Large swaths of southern England will become off limits to housing benefit recipients in a little more than a decade because of the government\’s proposed plans to cut welfare bills – triggering a huge migration of the poor to the north – according to a study by housing experts.
The work, by the Chartered Institute of Housing, shows that before 2025 rents on most two-bedroom properties in the south will become unaffordable to those claiming local housing allowance.
Within 15 years, much of London\’s commuter belt will become too expensive for the state to pay for the poor to live in. Towns such as Chelmsford, Newbury, Bath and Maidstone would be no-go areas for those on benefits and all of Hertfordshire would be out of bounds. The capital would be unaffordable within a decade.

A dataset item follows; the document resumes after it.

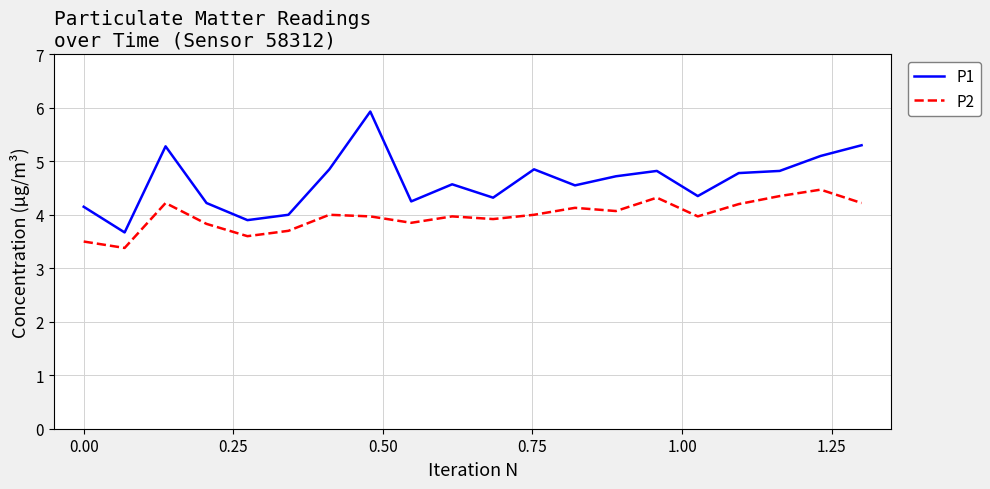

Which series has the largest range (max minus min)?

P1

Gosh, that\’s wonderful! The poor will all live Oop North, with their barms and cobs and flat capped whippets while we middle class types can enjoy the South. And of course this will lower the streesses and strains of society: comparisons are always made against those you live cheek by jowl with. Being away from the Jones\’ means you don\’t try to keep up with them, reducing that appalling status anxiety that The Spirit Level identifies as the major problem our society faces.
However, there is a fly in the ointment, a block on this path to an ever more perfect world.
Because rents rise at an average of 5% a year,
That\’s the assumption that they have made. And it\’s a wrong \’un. It may well be true that rents have risen at that rate: wouldn\’t be all that surprising that as capital values of housing have risen then the returns available from renting them out have risen. Also wouldn\’t be all that surprising the other way around: that rising rents have led to rising capital values.
But there\’s nothing in the economists\’ secret decoder ring that says that rents will always continue to rise at 5%.
For example, no one predicted the 80% growth in housing benefit over the last decade
Well quite: we would expect a rise in subsidies to rent to lead to an increase in rents. We\’d also expect to see the reverse: a fall in such subsidies leading to a fall in said rents.
Which means that the basic calculation they\’ve done is false. Which then, sadly, means that we will still have the poor, dropped aitches n\’all, around us in the south of our green and pleasant land.
Didn\’t they nail some bloke to a tree years ago for saying you\’ll always have the poor with you?